I was ten years old when I saw it for the first time. We'd moved to a new neighborhood, and I'd met a kid that lived down the block from me. His name was Kirk, he was also ten years old, and he had leukemia.
I knew that that was a serious illness. And I understood that it would kill Kirk at some point. I was old enough to grasp those concepts. But I'd never given much thought to how the disease would affect his life on a day to day basis, prior to his death. At ten years old, the idea of "day to day life" was so automatic, that it never seemed to warrant any conscious thought.

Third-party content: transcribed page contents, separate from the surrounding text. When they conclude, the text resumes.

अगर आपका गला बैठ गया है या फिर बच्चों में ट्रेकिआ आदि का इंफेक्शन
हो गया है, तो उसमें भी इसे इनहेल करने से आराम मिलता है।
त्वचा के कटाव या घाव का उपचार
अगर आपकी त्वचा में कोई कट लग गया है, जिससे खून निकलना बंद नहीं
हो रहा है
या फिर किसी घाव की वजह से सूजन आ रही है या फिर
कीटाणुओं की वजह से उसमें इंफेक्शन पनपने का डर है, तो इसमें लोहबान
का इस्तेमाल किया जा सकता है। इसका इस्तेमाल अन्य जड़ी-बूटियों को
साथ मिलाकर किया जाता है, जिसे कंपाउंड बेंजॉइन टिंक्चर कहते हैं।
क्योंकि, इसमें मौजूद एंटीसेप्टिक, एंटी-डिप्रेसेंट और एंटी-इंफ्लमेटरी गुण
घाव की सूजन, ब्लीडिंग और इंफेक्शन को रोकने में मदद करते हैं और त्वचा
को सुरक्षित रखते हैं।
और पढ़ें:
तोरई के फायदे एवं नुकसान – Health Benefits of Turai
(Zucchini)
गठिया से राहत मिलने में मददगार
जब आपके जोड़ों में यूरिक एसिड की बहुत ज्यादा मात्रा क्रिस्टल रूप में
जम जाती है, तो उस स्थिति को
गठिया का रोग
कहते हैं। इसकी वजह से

Kirk was small for his age. When we played, he often ran out of energy. When we rode our bikes, he went around the obstacles that I would jump. He was quiet and soft spoken.
There were times when we were playing with large groups of boys, and the play would turn loud and rough with the collective energy of the pack. Kirk would head home when that happened. It wasn't that he didn't like the rough play. He just couldn't do it. He'd never say goodbye, or let me know that he was going. He'd just disappear.
A lot of our play happened inside the house, with action figures and toy cars. We'd mimic the chase scenes that we'd seen on TV, or jumble the identities of the action figures, combining characters and story lines from pro wrestling, Cold War era action movies, and the NFL. Like a lot of young boys, we idolized grown men that were stronger and faster than the next guy. I think the wistful aspects of that play were especially acute for Kirk. He was never going to grow up to be a man. Strong and fast, or otherwise.
A year passed. His trips to the hospital became longer, and more frequent. Sometimes he was at school. Most of the time he wasn't. And then one day I looked out of my bedroom window and saw an ambulance driving slowly down the street, coming from his house. I really think that I knew at that moment that it was over. A few hours later, his older sister called our house. Kirk had passed away.
I was sad about his death. But I wasn't grief stricken. There was a general melancholy lingering about my thoughts and feelings, but it was a quiet and peaceful sadness. Maybe that came from Kirk himself. He'd seemed at peace with his fate since I'd met him. He accepted his illness and its consequences with a soft dignity and humility. If he was suffering through any internal torments, whether physical, mental, or spiritual, I never noticed it.
I remember one night that he'd come to my house to sleep over. When I woke up the next morning, he was already gone. My mom explained that she'd heard the door shut in the middle of the night. She looked outside and saw eleven year old Kirk walking down the dark and empty street by himself. He'd gotten cold, and rather than ask us to turn the heat up, he'd quietly made his way down the block to his house. It was just a few months later that he left this world in the same manner.